Now if that word ever came out and I had been on 12 months sick leave (whatever) I would come to work because ONE DAY some one is going to figure out NON ESSENTIAL means NON ESSENTIAL ie - Don’t really need your hind parts taking up space and oxygen and DOLLARS out of my profit so we will streamline and send all the NON ESSENTIALs home for good.
Government is the only business where you don’t have to show a profit etc even though they will ‘shut you down’ because your business doesn’t show a profit.
Anytime you have to hire more people to determine whether you should hire more people, then hire more people to shut down the people who decided to hire more people, you are just marking time.
Like the man once said...
‘BLESSED ARE THOSE THAT RUN IN CIRCLES, FOR THEY SHALL BE KNOWN AS WHEELS’.
It's already like that here, in the San Francisco Bay Area. In the past, heavy traffic was confined to the 7-8am and 4-6 pm time periods. Now it's pretty much all day, 6am-7pm. Crowded roads, lots of traffic, streets and malls full of people all day long. My younger daughter has worked flex-time and telecommuting for the last fifteen years, didn't make a difference when she was in Kansas, Texas or here as she did much of her work telecommuting. At her new job here, she works in the office two days, and telecommutes from home three days. Many of her co-workers have similar arrangements.

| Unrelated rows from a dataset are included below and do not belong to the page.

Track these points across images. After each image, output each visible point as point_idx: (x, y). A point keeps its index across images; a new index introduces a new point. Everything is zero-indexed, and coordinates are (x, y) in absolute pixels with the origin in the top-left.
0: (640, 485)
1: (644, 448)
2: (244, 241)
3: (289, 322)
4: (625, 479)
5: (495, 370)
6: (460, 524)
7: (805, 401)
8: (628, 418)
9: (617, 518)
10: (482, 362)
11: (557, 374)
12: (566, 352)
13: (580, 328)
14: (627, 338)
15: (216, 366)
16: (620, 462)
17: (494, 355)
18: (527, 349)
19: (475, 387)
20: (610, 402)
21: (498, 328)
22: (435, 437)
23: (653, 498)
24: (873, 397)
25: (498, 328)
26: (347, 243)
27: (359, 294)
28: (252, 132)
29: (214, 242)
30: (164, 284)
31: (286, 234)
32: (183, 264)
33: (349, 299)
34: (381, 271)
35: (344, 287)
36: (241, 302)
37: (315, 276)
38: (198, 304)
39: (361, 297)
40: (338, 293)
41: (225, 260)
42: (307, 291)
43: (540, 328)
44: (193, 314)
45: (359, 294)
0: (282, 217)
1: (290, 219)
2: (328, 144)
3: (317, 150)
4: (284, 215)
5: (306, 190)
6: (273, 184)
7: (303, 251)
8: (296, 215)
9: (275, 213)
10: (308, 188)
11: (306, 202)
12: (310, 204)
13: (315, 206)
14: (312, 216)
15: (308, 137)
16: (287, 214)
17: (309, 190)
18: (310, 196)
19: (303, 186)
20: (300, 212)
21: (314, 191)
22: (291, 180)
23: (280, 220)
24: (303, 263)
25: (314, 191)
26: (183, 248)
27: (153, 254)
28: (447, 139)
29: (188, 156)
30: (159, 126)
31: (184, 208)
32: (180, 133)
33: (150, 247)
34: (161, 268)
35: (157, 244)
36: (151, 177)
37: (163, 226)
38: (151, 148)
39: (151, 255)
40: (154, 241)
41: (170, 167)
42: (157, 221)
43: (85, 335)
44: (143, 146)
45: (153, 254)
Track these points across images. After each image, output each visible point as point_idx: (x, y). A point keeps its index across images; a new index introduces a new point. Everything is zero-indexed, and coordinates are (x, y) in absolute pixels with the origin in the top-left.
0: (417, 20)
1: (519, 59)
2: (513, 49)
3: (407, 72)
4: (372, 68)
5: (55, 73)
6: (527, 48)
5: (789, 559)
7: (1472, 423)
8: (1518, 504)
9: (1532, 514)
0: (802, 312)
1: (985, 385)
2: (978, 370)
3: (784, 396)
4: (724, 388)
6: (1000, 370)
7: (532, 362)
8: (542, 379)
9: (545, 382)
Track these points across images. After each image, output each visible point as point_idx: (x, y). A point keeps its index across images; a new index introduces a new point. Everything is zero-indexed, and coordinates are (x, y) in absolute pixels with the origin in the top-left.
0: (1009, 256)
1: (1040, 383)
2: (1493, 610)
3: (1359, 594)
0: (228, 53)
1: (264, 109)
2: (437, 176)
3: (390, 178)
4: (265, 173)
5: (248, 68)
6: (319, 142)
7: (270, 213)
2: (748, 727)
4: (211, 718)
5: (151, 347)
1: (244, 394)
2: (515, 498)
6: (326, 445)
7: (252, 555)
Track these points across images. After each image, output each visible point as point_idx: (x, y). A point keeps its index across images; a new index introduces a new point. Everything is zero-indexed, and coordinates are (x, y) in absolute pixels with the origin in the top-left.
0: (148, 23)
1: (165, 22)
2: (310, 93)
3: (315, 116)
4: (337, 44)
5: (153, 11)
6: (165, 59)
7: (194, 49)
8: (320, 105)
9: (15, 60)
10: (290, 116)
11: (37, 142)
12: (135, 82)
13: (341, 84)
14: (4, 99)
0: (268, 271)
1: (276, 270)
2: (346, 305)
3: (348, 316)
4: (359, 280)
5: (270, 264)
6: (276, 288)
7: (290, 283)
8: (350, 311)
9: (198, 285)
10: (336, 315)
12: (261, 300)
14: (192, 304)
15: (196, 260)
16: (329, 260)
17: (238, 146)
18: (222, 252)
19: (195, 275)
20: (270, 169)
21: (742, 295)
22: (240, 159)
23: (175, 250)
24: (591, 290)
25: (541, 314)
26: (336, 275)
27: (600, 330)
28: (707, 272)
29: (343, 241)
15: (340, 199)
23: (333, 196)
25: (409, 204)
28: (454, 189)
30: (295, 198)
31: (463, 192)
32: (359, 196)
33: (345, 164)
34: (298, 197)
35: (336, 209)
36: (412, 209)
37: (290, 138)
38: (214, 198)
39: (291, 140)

Streets seem more crowded at all times of the day now. People are not stuck in offices, they get out and around all day adding to day-long congestion. I remember in the past, my father commuting from SF to his job at Alameda Naval Air station - traffic flowed at 50mph across the Bay Bridge during rush hour. In the 1950s and 1960s that was considered heavy traffic, all lanes full but moving at 50mph. Now it's bumper to bumper much of the day. I have no solutions for what is happening, just commenting that there are more people now than before, and that's the cause of congestion.